Terlacaknya kayu deforestasi ke benua biru ini menjadi ironi karena Uni Eropa berencana melarang kayu hasil deforestasi melalui penerapan EU Deforestation Regulation (EUDR). Namun regulasi mengalami penundaan sebelumnya, dan kini sedang menghadapi ancaman penundaan dan pelemahan.

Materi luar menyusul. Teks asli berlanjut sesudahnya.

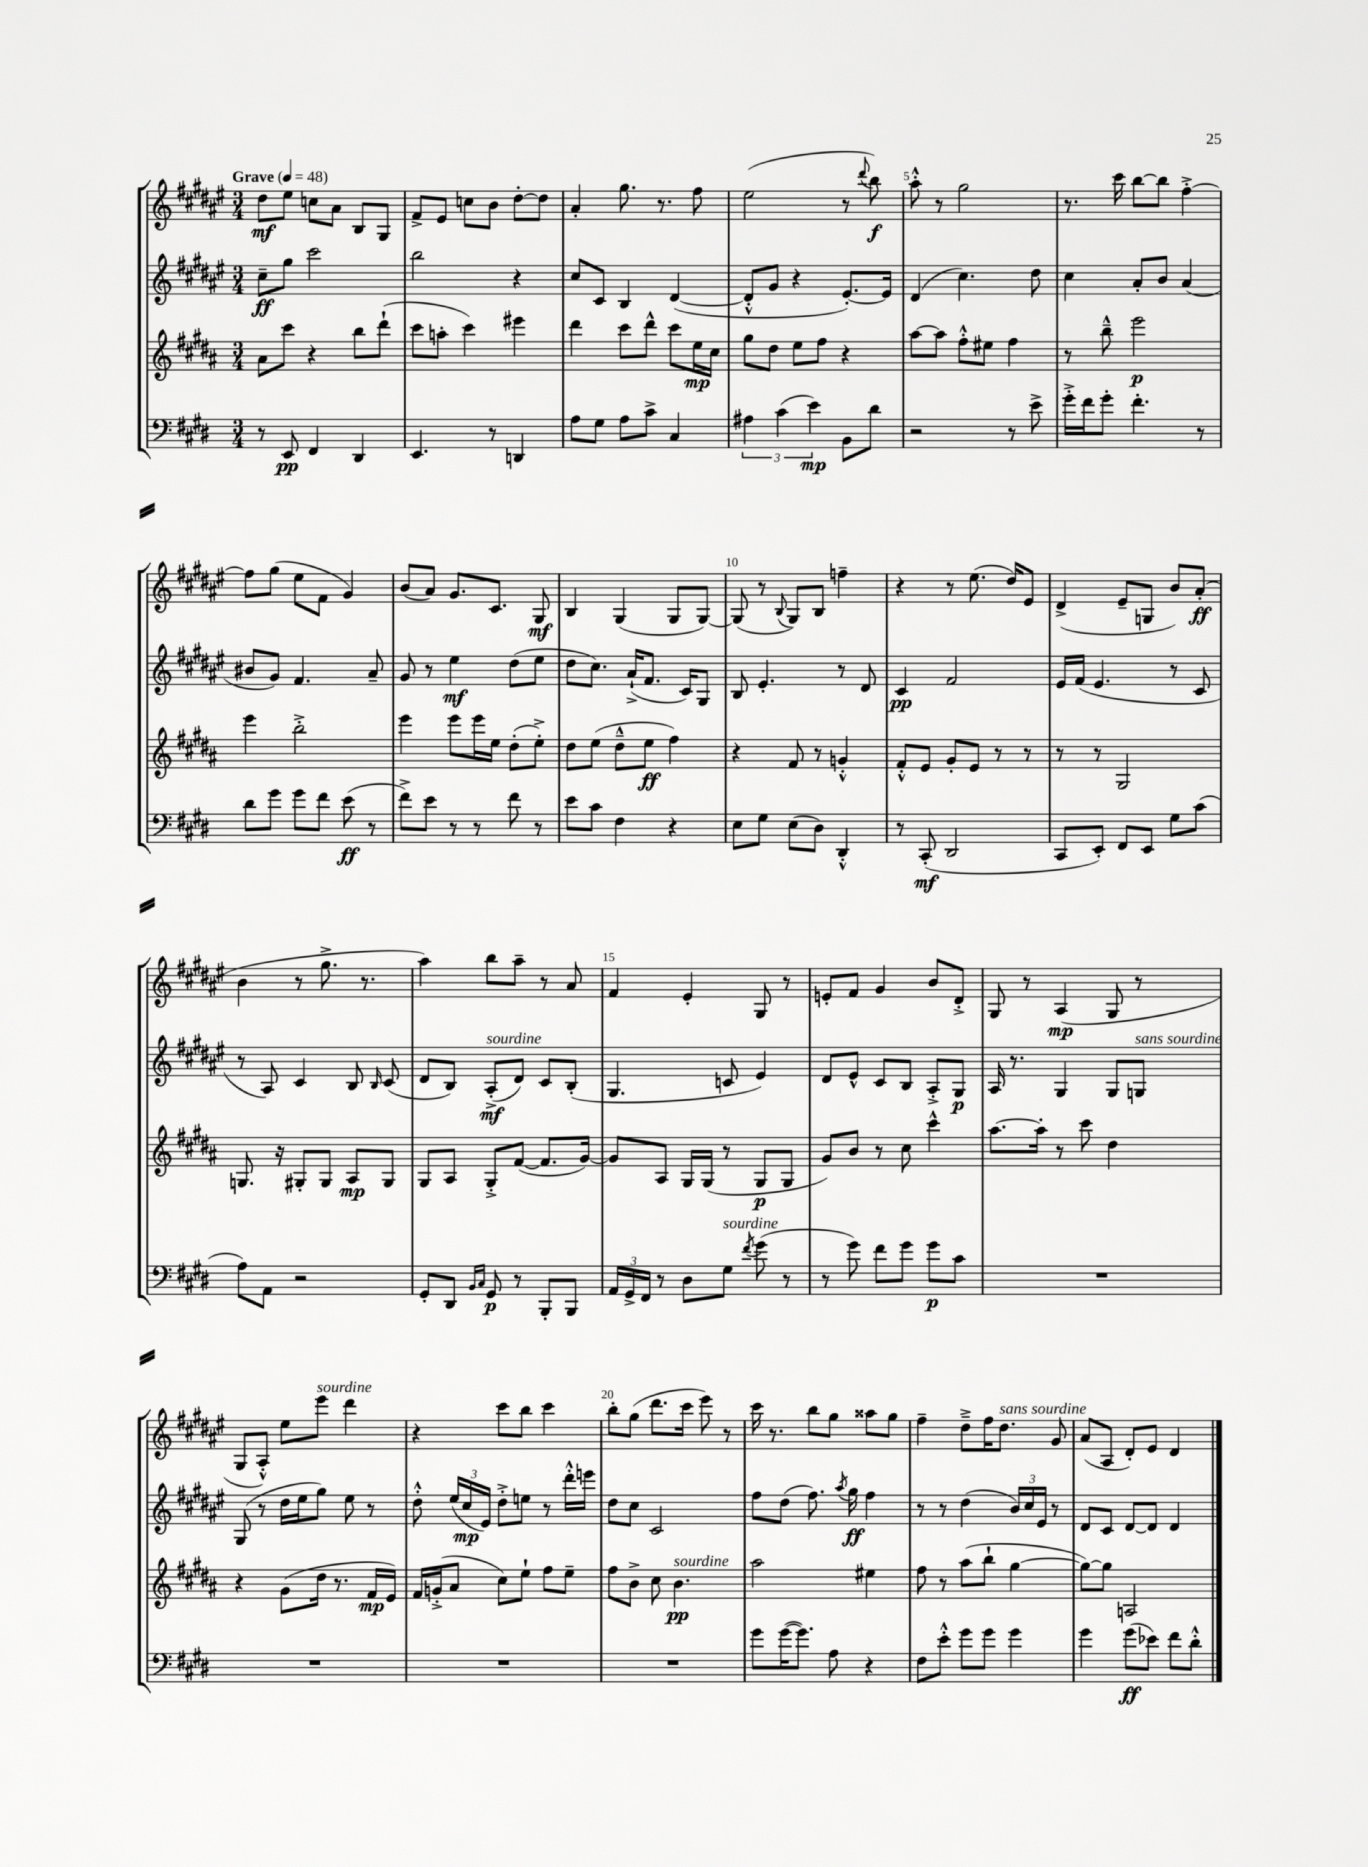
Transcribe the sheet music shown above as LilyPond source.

<<
\new StaffGroup <<
\new Staff = "s0" {
    \clef treble \key fis \major \numericTimeSignature \time 3/4 \tempo "Grave" 4 = 48
    \autoBeamOff dis''8[\mf eis''8] c''8[ ais'8] b8[ gis8] |
    fis'8[-> eis'8] c''8[ b'8] dis''8[~-. dis''8] |
    ais'4-. gis''8. r8. fis''8 |
    eis''2( r8 \appoggiatura { dis'''8 } b''8\f) |
    ais''8-.-^ r8 gis''2 |
    r8. cis'''16 b''8[~ b''8] fis''4~-.-> |
    fis''8[ gis''8]( eis''8[ fis'8] gis'4) |
    b'8[( ais'8]) gis'8.[ cis'8.] gis8\mf |
    b4 gis4( gis8[ gis8]~) |
    gis8( r8 \appoggiatura { b8 } gis8[) b8] f''4-- |
    r4 r8 eis''8.( dis''16[) eis'8] |
    dis'4->( eis'8[-- g8] b'8[) ais'8]-.\ff( |
    b'4 r8 gis''8.-> r8. |
    ais''4) b''8[ ais''8]-- r8 ais'8 |
    fis'4 eis'4-. gis8 r8 |
    e'8[-. fis'8] gis'4 b'8[ dis'8]-.-> |
    gis8 r8 ais4\mp( gis8 r8 |
    gis8[ ais8]-.-^) eis''8[ eis'''8]^\markup { \italic "sourdine" } dis'''4 |
    r4 cis'''8[ b''8] cis'''4 |
    b''8[-. gis''8]( dis'''8.[ cis'''16] eis'''8) r8 |
    cis'''16 r8. b''8[ gis''8] aisis''8[ gis''8] |
    fis''4-- dis''8[---> fis''16 dis''8.]^\markup { \italic "sans sourdine" } gis'8 |
    ais'8[( ais8] dis'8[-.) eis'8] dis'4 \bar "|." |
}
\new Staff = "s1" {
    \clef treble \key fis \major \numericTimeSignature \time 3/4
    \autoBeamOff cis''8[--\ff gis''8] cis'''2 |
    b''2 r4 |
    cis''8[ cis'8] b4 dis'4~( |
    dis'8[-.-^ gis'8] r4 eis'8.[~-.) eis'16] |
    dis'4( cis''4.) dis''8 |
    cis''4 ais'8[-. b'8] ais'4( |
    bis'8[ gis'8]) fis'4. ais'8-- |
    gis'8 r8 eis''4\mf dis''8[( eis''8] |
    dis''8[ cis''8.]) ais'16[-!->( fis'8.] cis'16[) gis8] |
    b8 eis'4.-. r8 dis'8 |
    cis'4\pp fis'2 |
    eis'16[ fis'16]( eis'4. r8 cis'8 |
    r8 ais8) cis'4 b8 \grace { b16 } cis'8( |
    dis'8[ b8]) ais8[-.->\mf^\markup { \italic "sourdine" }( dis'8]) cis'8[ b8]-.( |
    gis4. c'8 eis'4) |
    dis'8[ eis'8]-^ cis'8[ b8] ais8[-.-> gis8]\p |
    ais16 r8. gis4 gis8[ g8]^\markup { \italic "sans sourdine" } |
    gis8( r8 dis''16[ eis''16 gis''8]) eis''8 r8 |
    dis''8-.-^ \tuplet 3/2 { eis''16[( cis''16\mp eis'16]) } dis''8[-.-> e''8] r8 dis'''16[-.-^ e'''16] |
    dis''8[ cis''8] cis'2 |
    fis''8[ dis''8]( fis''8.) \acciaccatura { ais''8 } gis''16\ff fis''4 |
    r8 r8 dis''4( \tuplet 3/2 { b'16[) cis''16 eis'16] } r8 |
    dis'8[ cis'8] dis'8[~ dis'8] dis'4 \bar "|." |
}
\new Staff = "s2" {
    \clef treble \key b \major \numericTimeSignature \time 3/4
    \autoBeamOff ais'8[ cis'''8] r4 b''8[ dis'''8]-!( |
    cis'''8[ a''8]-. cis'''4) eis'''4 |
    dis'''4 cis'''8[ dis'''8]-^ cis'''8[ e''16\mp cis''16] |
    gis''8[ dis''8] e''8[ fis''8] r4 |
    ais''8[~ ais''8] fis''8[-.-^ eis''8] fis''4 |
    r8 b''8---^ e'''2\p |
    e'''4 b''2-.-> |
    e'''4 e'''8[ e'''16 e''16] dis''8[-.( e''8]-.->) |
    dis''8[ e''8]( dis''8[---^ e''8]\ff fis''4) |
    r4 fis'8 r8 g'4-.-^ |
    fis'8[-.-^ e'8] gis'8[-. e'8] r8 r8 |
    r8 r8 gis2 |
    g8. r16 gis8[-. gis8] ais8[\mp gis8] |
    gis8[ ais8] gis8[-.-> fis'8]~( fis'8.[ gis'16]~) |
    gis'8[ ais8] gis16[ gis16]( r8 gis8[\p gis8] |
    gis'8[) b'8] r8 cis''8 cis'''4-^ |
    ais''8.[~ ais''16]-. r8 cis'''8 dis''4 |
    r4 gis'8[( dis''16] r8. fis'16[\mp e'16]) |
    fis'16[ g'16-.->( ais'8] cis''8[) e''8]-! fis''8[ e''8]-- |
    fis''8[ b'8]-> cis''8 b'4.\pp^\markup { \italic "sourdine" } |
    ais''2 eis''4 |
    fis''8 r8 ais''8[( b''8]-! gis''4~ |
    gis''8[~) gis''8] a2 \bar "|." |
}
\new Staff = "s3" {
    \clef bass \key e \major \numericTimeSignature \time 3/4
    \autoBeamOff r8 e,8\pp fis,4 dis,4 |
    e,4. r8 d,4 |
    a8[ gis8] a8[ cis'8]-> cis4 |
    \tuplet 3/2 { ais4 cis'4( e'4\mp) } b,8[ dis'8] |
    r2 r8 e'8-> |
    gis'16[-.-> fis'16 gis'8]-. fis'4.-. r8 |
    dis'8[ gis'8] gis'8[ fis'8] e'8\ff( r8 |
    fis'8[->) e'8] r8 r8 fis'8 r8 |
    e'8[ cis'8] fis4 r4 |
    e8[ gis8] e8[( dis8]) dis,4-.-^ |
    r8 cis,8-.\mf( dis,2 |
    cis,8[ e,8]-.) fis,8[ e,8] gis8[ cis'8]( |
    a8[) a,8] r2 |
    gis,8[-. dis,8] \grace { b,16[ cis16] } gis,8\p r8 b,,8[-. b,,8] |
    \tuplet 3/2 { a,16[ gis,16-> fis,16] } r8 dis8[ gis8]^\markup { \italic "sourdine" } \acciaccatura { fis'8 } gis'8( r8 |
    r8 gis'8) fis'8[ gis'8] gis'8[\p cis'8] |
    R2. |
    R2. |
    R2. |
    R2. |
    gis'8[ gis'16~( gis'8.]) a8 r4 |
    fis8[ e'8]-.-^ gis'8[ gis'8] gis'4 |
    gis'4 gis'8[\ff( ees'8]) fis'8[ dis'8]-.-^ \bar "|." |
}
>>
>>
\layout { \context { \Score \override BarNumber.break-visibility = ##(#f #t #t) barNumberVisibility = #(every-nth-bar-number-visible 5) } }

Kayu lapis Solid John’ dijual di Brussels, Belgia, Januari–April 2025. Produk ini diduga menggunakan kayu dari hasil deforestasi di Kalimantan. Foto: Earthsight

Ketua Tim Earthsight untuk Asia Tenggara, Aron White, mengatakan risiko dana Eropa turut menghancurkan sarang-sarang terakhir orangutan di Bumi. Pada laporan ini timnya berhasil  mengidentifikasi perusahaan-perusahaan yang membeli ribuan meter kubik kayu deforestasi dari Indonesia sembari secara tidak tepat mengklaim semua pasokan mereka berkelanjutan. 

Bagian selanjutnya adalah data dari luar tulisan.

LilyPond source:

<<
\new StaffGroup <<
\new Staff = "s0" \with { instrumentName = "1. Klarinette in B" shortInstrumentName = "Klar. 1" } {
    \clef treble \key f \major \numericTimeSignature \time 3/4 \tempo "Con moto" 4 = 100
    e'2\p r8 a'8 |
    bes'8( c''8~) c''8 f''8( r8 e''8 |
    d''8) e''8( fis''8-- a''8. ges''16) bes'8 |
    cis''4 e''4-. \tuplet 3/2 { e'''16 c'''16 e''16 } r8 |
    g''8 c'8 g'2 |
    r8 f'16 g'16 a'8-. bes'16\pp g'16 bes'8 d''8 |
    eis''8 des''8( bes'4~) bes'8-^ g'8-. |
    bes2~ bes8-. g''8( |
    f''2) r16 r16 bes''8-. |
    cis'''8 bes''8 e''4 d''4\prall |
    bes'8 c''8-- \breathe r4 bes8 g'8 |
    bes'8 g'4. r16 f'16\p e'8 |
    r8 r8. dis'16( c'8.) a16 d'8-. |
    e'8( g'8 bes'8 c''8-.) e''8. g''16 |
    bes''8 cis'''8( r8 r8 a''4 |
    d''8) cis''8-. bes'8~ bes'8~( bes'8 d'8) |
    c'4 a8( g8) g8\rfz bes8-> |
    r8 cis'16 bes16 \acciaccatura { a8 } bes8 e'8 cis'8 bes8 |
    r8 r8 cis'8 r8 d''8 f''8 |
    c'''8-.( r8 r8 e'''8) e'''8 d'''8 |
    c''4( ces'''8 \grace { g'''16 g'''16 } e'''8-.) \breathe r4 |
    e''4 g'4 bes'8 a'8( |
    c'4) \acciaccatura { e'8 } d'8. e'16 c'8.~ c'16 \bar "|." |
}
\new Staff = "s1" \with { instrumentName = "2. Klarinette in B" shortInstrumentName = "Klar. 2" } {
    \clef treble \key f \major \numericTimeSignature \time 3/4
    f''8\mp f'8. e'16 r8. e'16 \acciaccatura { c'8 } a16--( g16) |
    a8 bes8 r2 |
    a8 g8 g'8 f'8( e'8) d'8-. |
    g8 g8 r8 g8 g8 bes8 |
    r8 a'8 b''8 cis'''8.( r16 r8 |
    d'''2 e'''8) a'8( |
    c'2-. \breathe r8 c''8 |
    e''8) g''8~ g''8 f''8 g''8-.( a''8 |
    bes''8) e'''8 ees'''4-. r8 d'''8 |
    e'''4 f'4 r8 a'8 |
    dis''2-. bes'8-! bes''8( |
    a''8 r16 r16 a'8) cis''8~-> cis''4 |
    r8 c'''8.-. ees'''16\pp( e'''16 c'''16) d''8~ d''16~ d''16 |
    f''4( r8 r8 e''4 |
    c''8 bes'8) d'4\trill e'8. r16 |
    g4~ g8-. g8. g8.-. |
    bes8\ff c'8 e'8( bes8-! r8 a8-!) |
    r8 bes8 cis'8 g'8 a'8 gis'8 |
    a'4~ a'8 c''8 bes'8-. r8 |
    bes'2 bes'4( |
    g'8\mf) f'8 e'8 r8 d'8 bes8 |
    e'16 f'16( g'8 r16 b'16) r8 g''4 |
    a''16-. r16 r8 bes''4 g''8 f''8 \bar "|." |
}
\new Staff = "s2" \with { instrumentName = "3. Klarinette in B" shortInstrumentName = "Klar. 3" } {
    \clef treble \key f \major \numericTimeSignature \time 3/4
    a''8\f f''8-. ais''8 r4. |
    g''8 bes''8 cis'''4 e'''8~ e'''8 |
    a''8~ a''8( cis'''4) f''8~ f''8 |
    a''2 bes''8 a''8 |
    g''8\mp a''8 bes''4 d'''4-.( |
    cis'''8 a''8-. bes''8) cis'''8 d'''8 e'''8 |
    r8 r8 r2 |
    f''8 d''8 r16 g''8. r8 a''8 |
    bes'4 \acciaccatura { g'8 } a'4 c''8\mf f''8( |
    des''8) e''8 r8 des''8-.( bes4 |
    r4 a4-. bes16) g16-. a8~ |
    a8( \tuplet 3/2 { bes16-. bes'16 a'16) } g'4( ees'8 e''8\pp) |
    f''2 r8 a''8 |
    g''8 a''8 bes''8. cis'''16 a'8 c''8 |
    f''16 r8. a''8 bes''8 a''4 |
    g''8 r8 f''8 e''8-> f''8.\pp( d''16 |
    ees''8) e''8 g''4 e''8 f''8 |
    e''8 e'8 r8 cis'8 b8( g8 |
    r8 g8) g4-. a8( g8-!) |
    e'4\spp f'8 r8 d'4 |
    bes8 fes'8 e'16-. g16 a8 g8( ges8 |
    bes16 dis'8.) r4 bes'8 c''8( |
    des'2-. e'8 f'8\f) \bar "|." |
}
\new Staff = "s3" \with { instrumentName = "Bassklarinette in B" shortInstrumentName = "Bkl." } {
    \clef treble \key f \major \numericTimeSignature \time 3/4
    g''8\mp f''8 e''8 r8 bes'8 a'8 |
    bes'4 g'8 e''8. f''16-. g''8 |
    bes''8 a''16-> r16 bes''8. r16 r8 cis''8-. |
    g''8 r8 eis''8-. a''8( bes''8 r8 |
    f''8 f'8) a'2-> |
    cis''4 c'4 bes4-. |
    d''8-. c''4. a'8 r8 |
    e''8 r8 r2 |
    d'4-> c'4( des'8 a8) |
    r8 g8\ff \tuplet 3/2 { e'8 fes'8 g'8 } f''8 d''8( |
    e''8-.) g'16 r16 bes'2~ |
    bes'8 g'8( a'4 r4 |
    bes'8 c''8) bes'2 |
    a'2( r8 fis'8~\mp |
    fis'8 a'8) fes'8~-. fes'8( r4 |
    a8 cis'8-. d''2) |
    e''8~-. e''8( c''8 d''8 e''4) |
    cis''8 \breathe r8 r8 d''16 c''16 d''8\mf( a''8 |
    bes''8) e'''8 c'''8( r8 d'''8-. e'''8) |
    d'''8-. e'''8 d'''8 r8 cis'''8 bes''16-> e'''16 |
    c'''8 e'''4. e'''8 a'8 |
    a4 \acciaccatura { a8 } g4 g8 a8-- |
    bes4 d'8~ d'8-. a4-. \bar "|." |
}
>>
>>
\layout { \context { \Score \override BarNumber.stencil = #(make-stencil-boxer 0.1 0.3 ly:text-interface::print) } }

“Kasus-kasus ini menunjukkan kenapa EUDR mesti diberlakukan segera, tanpa penundaan: untuk memastikan perusahaan membersihkan rantai pasoknya dan berhenti bersembunyi di balik label “hijau” yang menyesatkan. Perusahaan-perusahaan kayu Eropa seyogianya memutus hubungan dengan pemasok mana pun yang terhubung dengan deforestasi dan beralih ke berbagai alternatif yang tersedia yang benar-benar bebas deforestasi,” ujarnya melalui rilis pers. 

Earthsight dan Auriga mendokumentasikan pertemuan dengan staf senior dua dari lima perusahaan tersebut, dan semuanya menyangkal membeli kayu deforestasi. 

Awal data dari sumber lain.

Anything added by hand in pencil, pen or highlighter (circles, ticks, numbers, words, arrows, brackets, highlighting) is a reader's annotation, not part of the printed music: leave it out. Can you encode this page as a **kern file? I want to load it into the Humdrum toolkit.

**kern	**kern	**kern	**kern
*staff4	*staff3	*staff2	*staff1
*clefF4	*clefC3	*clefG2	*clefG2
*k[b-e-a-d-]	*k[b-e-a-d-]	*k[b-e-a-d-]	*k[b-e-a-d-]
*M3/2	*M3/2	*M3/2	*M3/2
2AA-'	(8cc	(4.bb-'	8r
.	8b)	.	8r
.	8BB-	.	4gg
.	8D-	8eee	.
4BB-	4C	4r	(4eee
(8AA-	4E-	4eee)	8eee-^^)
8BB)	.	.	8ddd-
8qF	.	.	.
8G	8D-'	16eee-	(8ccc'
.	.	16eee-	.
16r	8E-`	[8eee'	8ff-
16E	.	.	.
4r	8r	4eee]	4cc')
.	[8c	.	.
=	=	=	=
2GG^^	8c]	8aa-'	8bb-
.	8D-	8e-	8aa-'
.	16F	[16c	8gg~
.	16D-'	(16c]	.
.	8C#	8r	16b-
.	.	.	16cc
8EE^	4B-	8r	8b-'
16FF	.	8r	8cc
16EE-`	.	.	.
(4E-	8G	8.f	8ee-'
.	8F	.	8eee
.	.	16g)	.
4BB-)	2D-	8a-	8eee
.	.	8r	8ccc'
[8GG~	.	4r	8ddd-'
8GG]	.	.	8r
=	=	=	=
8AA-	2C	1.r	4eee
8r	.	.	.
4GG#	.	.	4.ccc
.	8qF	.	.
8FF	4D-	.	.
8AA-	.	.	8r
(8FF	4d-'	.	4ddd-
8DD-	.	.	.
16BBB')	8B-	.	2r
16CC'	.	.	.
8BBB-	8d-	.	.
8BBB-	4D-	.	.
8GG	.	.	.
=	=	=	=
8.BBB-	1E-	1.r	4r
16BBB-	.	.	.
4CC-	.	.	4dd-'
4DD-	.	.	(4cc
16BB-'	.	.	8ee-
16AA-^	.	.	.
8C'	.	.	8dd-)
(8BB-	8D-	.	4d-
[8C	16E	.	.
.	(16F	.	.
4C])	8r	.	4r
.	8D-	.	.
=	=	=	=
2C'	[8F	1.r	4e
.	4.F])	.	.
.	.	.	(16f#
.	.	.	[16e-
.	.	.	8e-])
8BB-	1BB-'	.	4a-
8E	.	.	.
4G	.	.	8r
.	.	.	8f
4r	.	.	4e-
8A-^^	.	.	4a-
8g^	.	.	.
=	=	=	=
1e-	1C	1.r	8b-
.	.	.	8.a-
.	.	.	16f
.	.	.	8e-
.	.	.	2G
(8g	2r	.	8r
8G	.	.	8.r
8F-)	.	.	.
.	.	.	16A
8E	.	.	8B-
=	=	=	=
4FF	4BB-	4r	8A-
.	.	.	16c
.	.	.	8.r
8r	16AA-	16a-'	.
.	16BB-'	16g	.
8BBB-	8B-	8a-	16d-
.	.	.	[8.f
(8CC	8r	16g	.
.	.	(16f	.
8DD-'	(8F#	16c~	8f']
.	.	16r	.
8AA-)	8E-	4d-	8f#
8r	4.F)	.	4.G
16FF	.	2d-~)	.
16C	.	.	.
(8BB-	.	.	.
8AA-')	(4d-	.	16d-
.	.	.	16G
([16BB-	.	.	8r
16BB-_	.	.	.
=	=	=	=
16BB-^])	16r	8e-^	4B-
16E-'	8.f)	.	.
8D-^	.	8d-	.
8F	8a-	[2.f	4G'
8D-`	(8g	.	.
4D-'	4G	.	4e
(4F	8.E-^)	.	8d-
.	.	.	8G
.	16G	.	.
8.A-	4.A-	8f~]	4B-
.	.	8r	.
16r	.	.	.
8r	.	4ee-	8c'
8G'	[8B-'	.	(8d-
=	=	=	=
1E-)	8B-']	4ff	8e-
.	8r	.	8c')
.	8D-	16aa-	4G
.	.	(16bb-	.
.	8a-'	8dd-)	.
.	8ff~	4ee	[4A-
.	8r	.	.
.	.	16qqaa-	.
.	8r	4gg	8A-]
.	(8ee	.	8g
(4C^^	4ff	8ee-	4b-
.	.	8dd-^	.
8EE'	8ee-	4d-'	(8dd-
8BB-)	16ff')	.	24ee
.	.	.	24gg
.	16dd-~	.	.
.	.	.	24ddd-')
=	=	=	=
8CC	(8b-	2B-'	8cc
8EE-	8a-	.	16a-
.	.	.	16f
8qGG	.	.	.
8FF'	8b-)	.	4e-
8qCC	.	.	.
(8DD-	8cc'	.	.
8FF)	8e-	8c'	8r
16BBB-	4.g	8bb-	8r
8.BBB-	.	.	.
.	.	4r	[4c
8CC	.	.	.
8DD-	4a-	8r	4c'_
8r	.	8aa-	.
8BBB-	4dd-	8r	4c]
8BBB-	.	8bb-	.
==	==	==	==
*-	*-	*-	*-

Sementara Hilman menyebutkan kehancuran hutan Kalimantan tidak hanya tragedi Indonesia, tetapi global. Orangutan terusir, masyarakat adat dan lokal kehilangan ruang hidupnya, hingga iklim yang semakin tak menentu mencerminkan rapuhnya tata kelola kehutanan Indonesia. 

“Sebagaimana dalam laporan ini, deforestasi bahkan mencapai lahan gambut – ekosistem penyimpanan karbon raksasa yang seharusnya menjadi benteng terakhir pertahanan kita menghadapi krisis iklim. Setiap hektar hutan yang hilang mendekatkan kita pada kehancuran masa depan, menjauhkan generasi mendatang dari bumi dan hunian yang aman. Saatnya Indonesia menunjukkan kepemimpinannya dengan memastikan setiap komoditas, termasuk kayu, benar-benar bebas deforestasi,” ucapnya. 

Ironisnya lagi deforestasi di Kalimantan terus meningkat pada tahun-tahun terakhir. Pada 2024, deforestasi pulau ini mencapai 129.000 hektare, setara kota Roma atau Los Angeles. Pemanenan kayu mendanai konversi hutan alam, yang kaya sekaligus rumah bagi beragam spesies terancam punah, menjadi kebun monokultur skala luas. 

Ekspansi logging dan perkebunan yang tak terkendali turut menjadi penghancur hutan alam tropis pada berbagai dekade terakhir, menyisakan hanya sepertiga (36%) hutan utuh (intact forest) pada tahun 2019 dan menyumbang emisi sangat besar. Tahun lalu, emisi deforestasi Indonesia, sebagian besar di Kalimantan, lebih besar daripada emisi negara Belanda.